Soaring Through Cypresses in Texas

The first experience people have with zip line or canopy tours is in places like Costa Rica or Nicaragua. In South Africa, you can experience the longest and fastest zip line in the world. Yet, if you're new to zip lining and want to test the waters before your vacation, there's a place in central Texas that you should visit.

Cypress Valley Canopy Tours is an easy drive from Austin - about 30 miles west on 71 and 14 miles from Marble Falls. Well disguised from the road, Cypress Valley includes a series of 7 zip lines that traverse a peaceful valley filled with towering bald cypresses. Each person is equipped with gloves, a safety harness and a helmet. Safety is first and you'll soon find that guides are sticklers. Yes... places in Costa Rica may let you fly upside down (something to look forward to) but in the sue-happy culture of the U.S., they'd prefer you keep both hands on the carriage that connects to the line.

After a basic flight school, you'll be set to take off from the main building and into the valley. The 6 lines and three sky bridges start nice and easy and increase in difficulty, culminating with a 350 foot zip line. First-timers will have a great time and quickly overcome any initial fears. Even those with a fear of heights will feel comfortable and will want to go back for seconds.

Along the way, the guides ask you to look out for interesting landmarks (like a cactus growing in a tree) and will fill you in on the plants and critters that make their home in the valley. Towards the middle of the tour, you'll pass Lofthaven, a pricey treehouse that you can rent by the night. Weekday rates are $250 a night and weeknights are $375. At that rate, you might want to check the Four Seasons on Town Lake.

The whole tour lasts about 1 1/2 hour. It's been a few months since we've been but the rates were under $50 a person. Once you've taken the tour, you can graduate to the Canopy Challenge, a more difficult tour that includes various obstacles along the course. We've yet to do this but plan to do it in the future.

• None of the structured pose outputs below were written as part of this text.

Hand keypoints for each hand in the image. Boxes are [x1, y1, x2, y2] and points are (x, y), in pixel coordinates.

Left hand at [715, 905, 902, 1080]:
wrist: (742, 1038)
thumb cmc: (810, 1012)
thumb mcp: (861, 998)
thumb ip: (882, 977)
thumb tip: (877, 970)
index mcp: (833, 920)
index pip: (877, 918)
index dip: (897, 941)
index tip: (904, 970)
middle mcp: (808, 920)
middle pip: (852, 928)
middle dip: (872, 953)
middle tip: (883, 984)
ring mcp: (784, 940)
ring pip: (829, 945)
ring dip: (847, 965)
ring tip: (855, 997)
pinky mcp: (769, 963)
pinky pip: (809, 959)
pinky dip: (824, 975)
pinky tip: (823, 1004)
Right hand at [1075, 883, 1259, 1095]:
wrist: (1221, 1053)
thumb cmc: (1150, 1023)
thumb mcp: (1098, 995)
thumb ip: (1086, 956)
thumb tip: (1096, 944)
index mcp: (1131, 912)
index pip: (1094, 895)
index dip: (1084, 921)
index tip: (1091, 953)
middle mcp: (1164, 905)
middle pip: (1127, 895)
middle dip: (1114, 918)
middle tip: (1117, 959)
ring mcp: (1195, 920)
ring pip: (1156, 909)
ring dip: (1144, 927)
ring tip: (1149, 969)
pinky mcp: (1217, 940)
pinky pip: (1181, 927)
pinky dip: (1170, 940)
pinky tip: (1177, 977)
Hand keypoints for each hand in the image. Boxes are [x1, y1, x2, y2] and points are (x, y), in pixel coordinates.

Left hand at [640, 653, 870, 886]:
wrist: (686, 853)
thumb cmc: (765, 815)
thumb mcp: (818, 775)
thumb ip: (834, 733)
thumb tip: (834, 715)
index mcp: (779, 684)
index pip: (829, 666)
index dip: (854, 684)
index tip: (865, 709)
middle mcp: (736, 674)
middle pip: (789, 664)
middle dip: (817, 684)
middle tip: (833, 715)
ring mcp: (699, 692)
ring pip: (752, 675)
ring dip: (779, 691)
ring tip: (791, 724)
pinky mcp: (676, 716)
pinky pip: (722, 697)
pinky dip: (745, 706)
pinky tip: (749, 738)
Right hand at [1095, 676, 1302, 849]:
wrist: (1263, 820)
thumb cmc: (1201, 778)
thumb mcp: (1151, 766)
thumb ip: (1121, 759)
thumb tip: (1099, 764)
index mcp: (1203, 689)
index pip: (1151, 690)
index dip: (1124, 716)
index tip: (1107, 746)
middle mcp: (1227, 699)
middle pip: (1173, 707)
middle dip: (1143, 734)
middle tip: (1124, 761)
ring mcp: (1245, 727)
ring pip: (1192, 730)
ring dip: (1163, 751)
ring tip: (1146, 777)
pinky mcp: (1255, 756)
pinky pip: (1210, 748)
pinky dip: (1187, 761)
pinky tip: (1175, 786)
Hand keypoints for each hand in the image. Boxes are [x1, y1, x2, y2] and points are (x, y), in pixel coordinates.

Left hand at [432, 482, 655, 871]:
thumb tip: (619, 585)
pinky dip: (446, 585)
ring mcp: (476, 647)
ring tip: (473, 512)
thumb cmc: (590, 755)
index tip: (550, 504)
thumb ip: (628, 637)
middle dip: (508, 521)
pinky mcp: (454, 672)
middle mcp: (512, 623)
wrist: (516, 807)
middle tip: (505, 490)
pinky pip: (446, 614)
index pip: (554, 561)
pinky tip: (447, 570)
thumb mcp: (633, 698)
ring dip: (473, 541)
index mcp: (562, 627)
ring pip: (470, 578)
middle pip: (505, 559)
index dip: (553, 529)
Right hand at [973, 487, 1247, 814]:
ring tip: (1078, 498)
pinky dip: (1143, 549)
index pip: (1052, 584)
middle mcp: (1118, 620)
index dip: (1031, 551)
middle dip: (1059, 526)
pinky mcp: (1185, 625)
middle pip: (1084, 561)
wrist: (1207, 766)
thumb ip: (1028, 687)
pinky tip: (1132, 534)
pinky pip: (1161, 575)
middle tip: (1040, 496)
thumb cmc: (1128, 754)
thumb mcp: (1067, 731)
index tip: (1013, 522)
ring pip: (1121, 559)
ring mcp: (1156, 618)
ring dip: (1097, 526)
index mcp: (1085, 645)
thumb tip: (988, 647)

Seeing U.S. safety standards vs. Costa Rican standards was a little unnerving. Places like Cypress Valley make sure you wear a helmet at all times and are quick to show off their heavy duty platforms and safety harnesses. In Costa Rica, our tour guide explained, "I like this tour - they don't make you wear a helmet" shortly before they taught us to fly upside down. Still, we wouldn't trade our Costa Rican tour for anything. Visiting Cypress Valley helped us get amped up for our visit to the Congo Trail Canopy Tour and is worth doing any time of the year when the tour is open.